PROBLEM TO WORK ON. Look for "output" in every line of the listing. Copy the lines that have it.

EXTRACTED ENTRIES.
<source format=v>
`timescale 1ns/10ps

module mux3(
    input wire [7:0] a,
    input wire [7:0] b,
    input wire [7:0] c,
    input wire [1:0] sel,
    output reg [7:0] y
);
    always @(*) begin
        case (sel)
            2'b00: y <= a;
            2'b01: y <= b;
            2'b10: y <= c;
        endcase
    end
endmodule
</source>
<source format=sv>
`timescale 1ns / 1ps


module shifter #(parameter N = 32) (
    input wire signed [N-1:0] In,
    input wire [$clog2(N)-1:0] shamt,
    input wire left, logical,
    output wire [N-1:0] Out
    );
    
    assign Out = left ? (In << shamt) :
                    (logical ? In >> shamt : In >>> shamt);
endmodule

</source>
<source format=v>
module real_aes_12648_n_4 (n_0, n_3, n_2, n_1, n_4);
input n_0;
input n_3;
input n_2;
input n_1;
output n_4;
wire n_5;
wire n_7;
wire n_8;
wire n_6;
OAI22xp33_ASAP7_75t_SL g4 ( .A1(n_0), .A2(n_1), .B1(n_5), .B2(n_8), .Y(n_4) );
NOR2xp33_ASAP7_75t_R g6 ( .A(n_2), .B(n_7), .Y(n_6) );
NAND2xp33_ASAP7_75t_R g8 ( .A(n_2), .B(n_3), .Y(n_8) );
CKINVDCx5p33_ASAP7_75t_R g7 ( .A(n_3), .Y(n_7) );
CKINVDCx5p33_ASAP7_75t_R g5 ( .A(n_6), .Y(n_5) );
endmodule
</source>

---

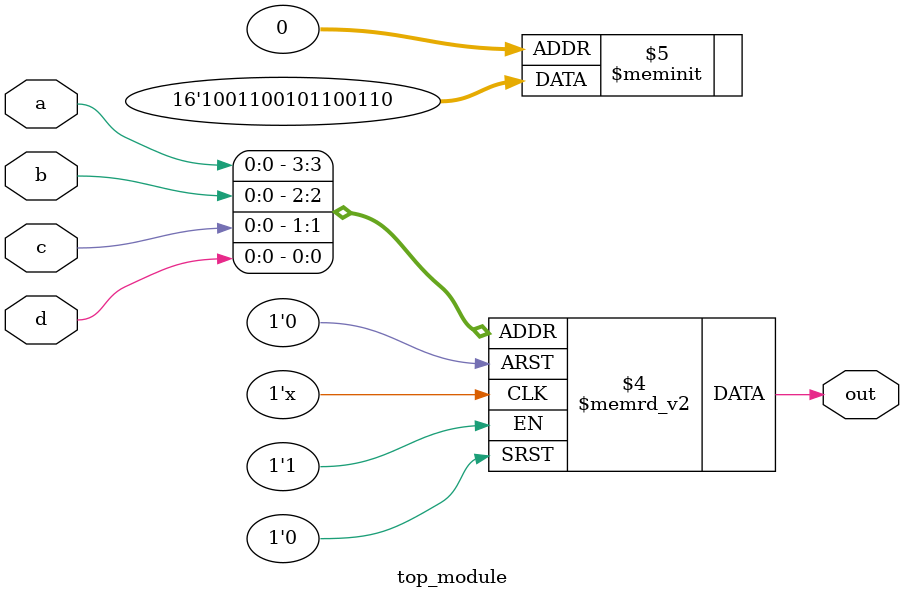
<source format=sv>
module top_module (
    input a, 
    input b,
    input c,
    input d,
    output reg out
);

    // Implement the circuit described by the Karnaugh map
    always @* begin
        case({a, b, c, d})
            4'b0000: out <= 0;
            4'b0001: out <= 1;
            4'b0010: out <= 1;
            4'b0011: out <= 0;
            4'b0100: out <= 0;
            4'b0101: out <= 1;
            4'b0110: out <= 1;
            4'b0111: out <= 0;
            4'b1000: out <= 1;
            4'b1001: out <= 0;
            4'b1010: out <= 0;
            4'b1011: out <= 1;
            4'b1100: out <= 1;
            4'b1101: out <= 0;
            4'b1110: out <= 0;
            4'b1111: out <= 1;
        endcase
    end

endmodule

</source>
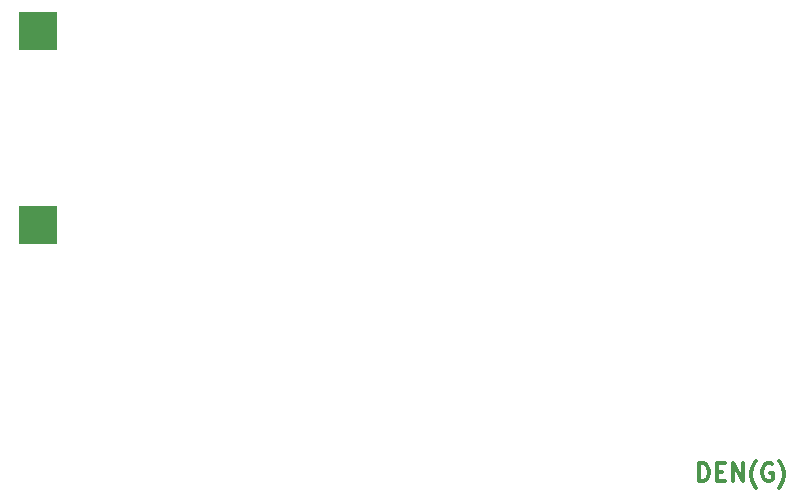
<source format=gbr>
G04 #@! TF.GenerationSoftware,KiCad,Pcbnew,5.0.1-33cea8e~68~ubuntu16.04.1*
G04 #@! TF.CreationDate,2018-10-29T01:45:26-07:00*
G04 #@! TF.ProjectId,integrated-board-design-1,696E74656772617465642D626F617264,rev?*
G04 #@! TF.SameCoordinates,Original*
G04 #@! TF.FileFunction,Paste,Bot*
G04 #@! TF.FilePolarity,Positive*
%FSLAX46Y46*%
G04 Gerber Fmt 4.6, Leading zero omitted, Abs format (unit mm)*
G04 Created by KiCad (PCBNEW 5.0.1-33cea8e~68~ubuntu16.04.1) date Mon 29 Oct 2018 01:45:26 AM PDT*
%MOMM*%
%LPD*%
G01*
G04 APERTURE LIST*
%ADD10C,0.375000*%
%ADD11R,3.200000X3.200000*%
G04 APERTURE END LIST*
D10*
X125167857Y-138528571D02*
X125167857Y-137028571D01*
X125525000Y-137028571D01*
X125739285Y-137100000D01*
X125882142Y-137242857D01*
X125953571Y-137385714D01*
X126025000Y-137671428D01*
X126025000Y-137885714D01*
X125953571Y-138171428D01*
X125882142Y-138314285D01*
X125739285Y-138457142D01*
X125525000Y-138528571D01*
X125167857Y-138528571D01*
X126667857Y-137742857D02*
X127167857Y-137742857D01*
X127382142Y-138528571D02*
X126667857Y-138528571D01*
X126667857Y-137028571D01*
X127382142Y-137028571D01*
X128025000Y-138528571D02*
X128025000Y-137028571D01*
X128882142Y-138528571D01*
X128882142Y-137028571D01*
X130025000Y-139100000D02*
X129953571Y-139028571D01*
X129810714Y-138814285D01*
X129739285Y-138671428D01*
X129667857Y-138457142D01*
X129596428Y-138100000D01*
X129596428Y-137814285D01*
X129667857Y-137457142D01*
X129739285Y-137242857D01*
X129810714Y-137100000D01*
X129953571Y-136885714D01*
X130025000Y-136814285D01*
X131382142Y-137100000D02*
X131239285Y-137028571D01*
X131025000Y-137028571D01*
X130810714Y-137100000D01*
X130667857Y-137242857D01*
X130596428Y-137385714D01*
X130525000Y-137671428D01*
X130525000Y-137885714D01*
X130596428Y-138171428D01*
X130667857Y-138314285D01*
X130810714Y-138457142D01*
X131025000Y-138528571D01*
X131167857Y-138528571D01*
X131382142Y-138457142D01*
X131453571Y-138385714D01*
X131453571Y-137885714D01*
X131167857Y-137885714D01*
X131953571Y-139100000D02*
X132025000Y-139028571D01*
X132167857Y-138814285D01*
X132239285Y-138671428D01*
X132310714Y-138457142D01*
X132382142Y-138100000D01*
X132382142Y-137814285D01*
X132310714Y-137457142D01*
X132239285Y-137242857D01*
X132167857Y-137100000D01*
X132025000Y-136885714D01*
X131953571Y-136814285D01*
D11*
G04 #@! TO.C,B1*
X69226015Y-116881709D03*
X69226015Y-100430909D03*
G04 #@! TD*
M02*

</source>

EXERCISE RESULT.
    output reg [7:0] y
    output wire [N-1:0] Out
output n_4;
    output reg out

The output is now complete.